St John's and Trinity have competed for centuries, across academics, sport, and legend. The rivalry is cordial in practice but ancient in origin. Two small muzzle-loading cannons on Trinity's bowling green point toward St John's, though the alignment may be coincidental. The eagle on top of St John's New Court is said to have been sculpted so that it deliberately avoids looking at Trinity. New Court's central cupola has four blank clock faces — the subject of various legends, the most popular claiming that St John's and Trinity raced to build the tallest chiming clock tower in Cambridge, with Trinity winning. The clock faces were never added. The truth is more mundane: the architect probably feared asymmetry, and the money ran out. But the story of the race has survived two centuries.
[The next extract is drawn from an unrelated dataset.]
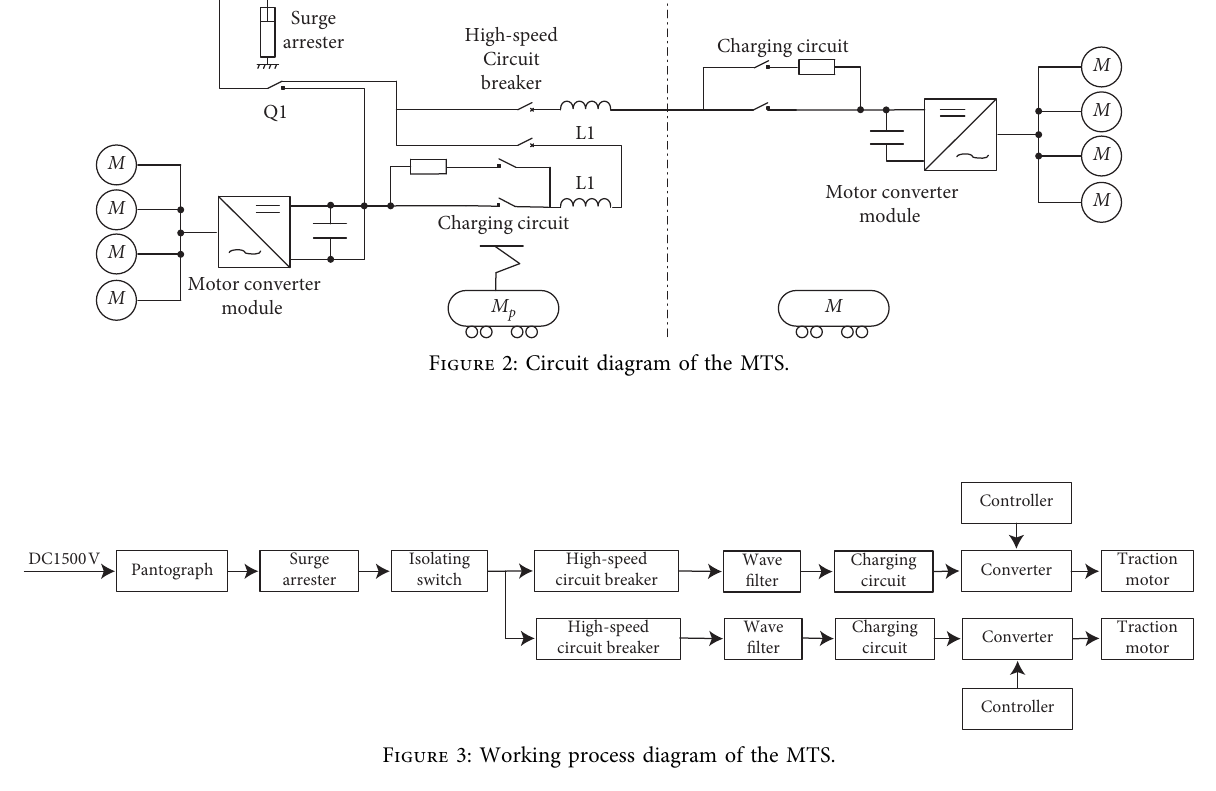
Figure 3: Working process diagram of the MTS.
There is also the claim — legally complicated, probably apocryphal — that Fellows of St John's are among the only people outside the royal family permitted to eat unmarked mute swans.

The Choir and the Wedding Cake

New Court, built between 1826 and 1831 in the neo-Gothic style, is nicknamed "the Wedding Cake" for its tiered, pinnacled, battlemented silhouette. It was the first major building the college constructed on the west side of the Cam, and its prominent position when glimpsed from the river — rising above the Bridge of Sighs, dramatic against the Cambridge sky — is among the most recognized views in the city. The Choir of St John's College has sung daily services in the College Chapel since the 1670s; it has nearly 100 commercial recordings dating to the 1950s, with recent contracts with Hyperion and Chandos Records. In 2021, the choir became the first at an Oxford or Cambridge college to combine male and female voices among both adults and children. The choir, like the college, has been steadily expanding what it includes.

From the Air

St John's College lies in central Cambridge at approximately 52.208°N, 0.117°E, immediately north of Trinity College along the River Cam. Cambridge City Airport (EGSC) is about 2.5 miles to the east. From the air, the college is identifiable by the distinctive 'Wedding Cake' of New Court on the west bank of the Cam, and the Bridge of Sighs crossing between Third Court and New Court. Flying at 1,500 feet along the river corridor from the south provides the classic view of St John's and Trinity together.